• **Assigned task**:
Without leaving out a single line, copy the records exactly.

··· Given entries ···

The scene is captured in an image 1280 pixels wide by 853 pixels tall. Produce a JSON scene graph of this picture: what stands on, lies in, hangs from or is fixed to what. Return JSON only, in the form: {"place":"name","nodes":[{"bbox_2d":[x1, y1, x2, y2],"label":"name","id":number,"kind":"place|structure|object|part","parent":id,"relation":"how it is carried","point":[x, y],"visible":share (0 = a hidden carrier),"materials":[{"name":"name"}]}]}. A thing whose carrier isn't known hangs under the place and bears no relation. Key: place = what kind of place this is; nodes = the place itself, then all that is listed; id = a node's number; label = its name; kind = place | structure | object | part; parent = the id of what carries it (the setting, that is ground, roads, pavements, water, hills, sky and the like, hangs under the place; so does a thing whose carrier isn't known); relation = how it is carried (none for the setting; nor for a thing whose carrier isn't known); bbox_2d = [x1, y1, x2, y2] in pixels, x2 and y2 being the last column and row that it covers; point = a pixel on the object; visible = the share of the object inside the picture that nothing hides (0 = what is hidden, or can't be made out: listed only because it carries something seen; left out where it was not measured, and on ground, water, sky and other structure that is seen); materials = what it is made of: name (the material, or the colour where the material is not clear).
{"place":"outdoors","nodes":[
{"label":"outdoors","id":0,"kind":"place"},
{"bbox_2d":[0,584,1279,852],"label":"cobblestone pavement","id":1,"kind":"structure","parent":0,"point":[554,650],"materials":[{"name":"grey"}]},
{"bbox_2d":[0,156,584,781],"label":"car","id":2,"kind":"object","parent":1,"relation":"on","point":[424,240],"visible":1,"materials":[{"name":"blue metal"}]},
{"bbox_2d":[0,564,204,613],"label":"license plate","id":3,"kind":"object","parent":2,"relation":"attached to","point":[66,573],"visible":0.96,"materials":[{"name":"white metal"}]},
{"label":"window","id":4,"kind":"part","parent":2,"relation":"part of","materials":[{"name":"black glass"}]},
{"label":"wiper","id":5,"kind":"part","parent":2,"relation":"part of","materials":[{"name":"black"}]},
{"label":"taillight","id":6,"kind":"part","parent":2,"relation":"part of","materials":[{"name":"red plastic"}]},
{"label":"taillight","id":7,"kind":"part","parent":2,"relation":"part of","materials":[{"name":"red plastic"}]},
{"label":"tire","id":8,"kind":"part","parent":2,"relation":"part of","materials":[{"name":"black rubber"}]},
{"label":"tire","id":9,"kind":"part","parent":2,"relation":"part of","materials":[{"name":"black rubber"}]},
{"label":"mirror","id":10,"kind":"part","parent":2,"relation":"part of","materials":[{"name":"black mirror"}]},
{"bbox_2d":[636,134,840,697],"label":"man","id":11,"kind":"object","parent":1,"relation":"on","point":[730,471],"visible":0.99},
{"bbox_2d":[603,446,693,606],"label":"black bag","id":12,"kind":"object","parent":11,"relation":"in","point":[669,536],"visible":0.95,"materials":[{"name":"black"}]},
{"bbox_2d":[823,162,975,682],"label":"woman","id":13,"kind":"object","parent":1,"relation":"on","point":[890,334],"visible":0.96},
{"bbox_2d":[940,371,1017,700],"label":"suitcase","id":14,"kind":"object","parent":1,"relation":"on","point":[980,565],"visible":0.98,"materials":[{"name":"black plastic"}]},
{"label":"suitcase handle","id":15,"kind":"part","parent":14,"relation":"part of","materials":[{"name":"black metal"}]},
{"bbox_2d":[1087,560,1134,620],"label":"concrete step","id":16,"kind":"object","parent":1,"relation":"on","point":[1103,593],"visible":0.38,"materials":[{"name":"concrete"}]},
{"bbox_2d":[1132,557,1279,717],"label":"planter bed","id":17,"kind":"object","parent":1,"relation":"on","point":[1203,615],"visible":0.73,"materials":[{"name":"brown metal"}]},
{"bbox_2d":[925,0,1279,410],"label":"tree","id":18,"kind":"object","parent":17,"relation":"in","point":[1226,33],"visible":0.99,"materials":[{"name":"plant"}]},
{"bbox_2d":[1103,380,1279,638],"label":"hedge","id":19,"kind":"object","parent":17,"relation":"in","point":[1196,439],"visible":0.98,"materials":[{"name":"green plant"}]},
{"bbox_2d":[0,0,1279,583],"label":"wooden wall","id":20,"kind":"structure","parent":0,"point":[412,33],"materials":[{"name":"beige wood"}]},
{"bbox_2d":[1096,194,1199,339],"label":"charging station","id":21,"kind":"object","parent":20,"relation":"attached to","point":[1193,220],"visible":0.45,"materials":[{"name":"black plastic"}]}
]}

···

• **Output for this task**:
The scene is captured in an image 1280 pixels wide by 853 pixels tall. Produce a JSON scene graph of this picture: what stands on, lies in, hangs from or is fixed to what. Return JSON only, in the form: {"place":"name","nodes":[{"bbox_2d":[x1, y1, x2, y2],"label":"name","id":number,"kind":"place|structure|object|part","parent":id,"relation":"how it is carried","point":[x, y],"visible":share (0 = a hidden carrier),"materials":[{"name":"name"}]}]}. A thing whose carrier isn't known hangs under the place and bears no relation. Key: place = what kind of place this is; nodes = the place itself, then all that is listed; id = a node's number; label = its name; kind = place | structure | object | part; parent = the id of what carries it (the setting, that is ground, roads, pavements, water, hills, sky and the like, hangs under the place; so does a thing whose carrier isn't known); relation = how it is carried (none for the setting; nor for a thing whose carrier isn't known); bbox_2d = [x1, y1, x2, y2] in pixels, x2 and y2 being the last column and row that it covers; point = a pixel on the object; visible = the share of the object inside the picture that nothing hides (0 = what is hidden, or can't be made out: listed only because it carries something seen; left out where it was not measured, and on ground, water, sky and other structure that is seen); materials = what it is made of: name (the material, or the colour where the material is not clear).
{"place":"outdoors","nodes":[
{"label":"outdoors","id":0,"kind":"place"},
{"bbox_2d":[0,584,1279,852],"label":"cobblestone pavement","id":1,"kind":"structure","parent":0,"point":[554,650],"materials":[{"name":"grey"}]},
{"bbox_2d":[0,156,584,781],"label":"car","id":2,"kind":"object","parent":1,"relation":"on","point":[424,240],"visible":1,"materials":[{"name":"blue metal"}]},
{"bbox_2d":[0,564,204,613],"label":"license plate","id":3,"kind":"object","parent":2,"relation":"attached to","point":[66,573],"visible":0.96,"materials":[{"name":"white metal"}]},
{"label":"window","id":4,"kind":"part","parent":2,"relation":"part of","materials":[{"name":"black glass"}]},
{"label":"wiper","id":5,"kind":"part","parent":2,"relation":"part of","materials":[{"name":"black"}]},
{"label":"taillight","id":6,"kind":"part","parent":2,"relation":"part of","materials":[{"name":"red plastic"}]},
{"label":"taillight","id":7,"kind":"part","parent":2,"relation":"part of","materials":[{"name":"red plastic"}]},
{"label":"tire","id":8,"kind":"part","parent":2,"relation":"part of","materials":[{"name":"black rubber"}]},
{"label":"tire","id":9,"kind":"part","parent":2,"relation":"part of","materials":[{"name":"black rubber"}]},
{"label":"mirror","id":10,"kind":"part","parent":2,"relation":"part of","materials":[{"name":"black mirror"}]},
{"bbox_2d":[636,134,840,697],"label":"man","id":11,"kind":"object","parent":1,"relation":"on","point":[730,471],"visible":0.99},
{"bbox_2d":[603,446,693,606],"label":"black bag","id":12,"kind":"object","parent":11,"relation":"in","point":[669,536],"visible":0.95,"materials":[{"name":"black"}]},
{"bbox_2d":[823,162,975,682],"label":"woman","id":13,"kind":"object","parent":1,"relation":"on","point":[890,334],"visible":0.96},
{"bbox_2d":[940,371,1017,700],"label":"suitcase","id":14,"kind":"object","parent":1,"relation":"on","point":[980,565],"visible":0.98,"materials":[{"name":"black plastic"}]},
{"label":"suitcase handle","id":15,"kind":"part","parent":14,"relation":"part of","materials":[{"name":"black metal"}]},
{"bbox_2d":[1087,560,1134,620],"label":"concrete step","id":16,"kind":"object","parent":1,"relation":"on","point":[1103,593],"visible":0.38,"materials":[{"name":"concrete"}]},
{"bbox_2d":[1132,557,1279,717],"label":"planter bed","id":17,"kind":"object","parent":1,"relation":"on","point":[1203,615],"visible":0.73,"materials":[{"name":"brown metal"}]},
{"bbox_2d":[925,0,1279,410],"label":"tree","id":18,"kind":"object","parent":17,"relation":"in","point":[1226,33],"visible":0.99,"materials":[{"name":"plant"}]},
{"bbox_2d":[1103,380,1279,638],"label":"hedge","id":19,"kind":"object","parent":17,"relation":"in","point":[1196,439],"visible":0.98,"materials":[{"name":"green plant"}]},
{"bbox_2d":[0,0,1279,583],"label":"wooden wall","id":20,"kind":"structure","parent":0,"point":[412,33],"materials":[{"name":"beige wood"}]},
{"bbox_2d":[1096,194,1199,339],"label":"charging station","id":21,"kind":"object","parent":20,"relation":"attached to","point":[1193,220],"visible":0.45,"materials":[{"name":"black plastic"}]}
]}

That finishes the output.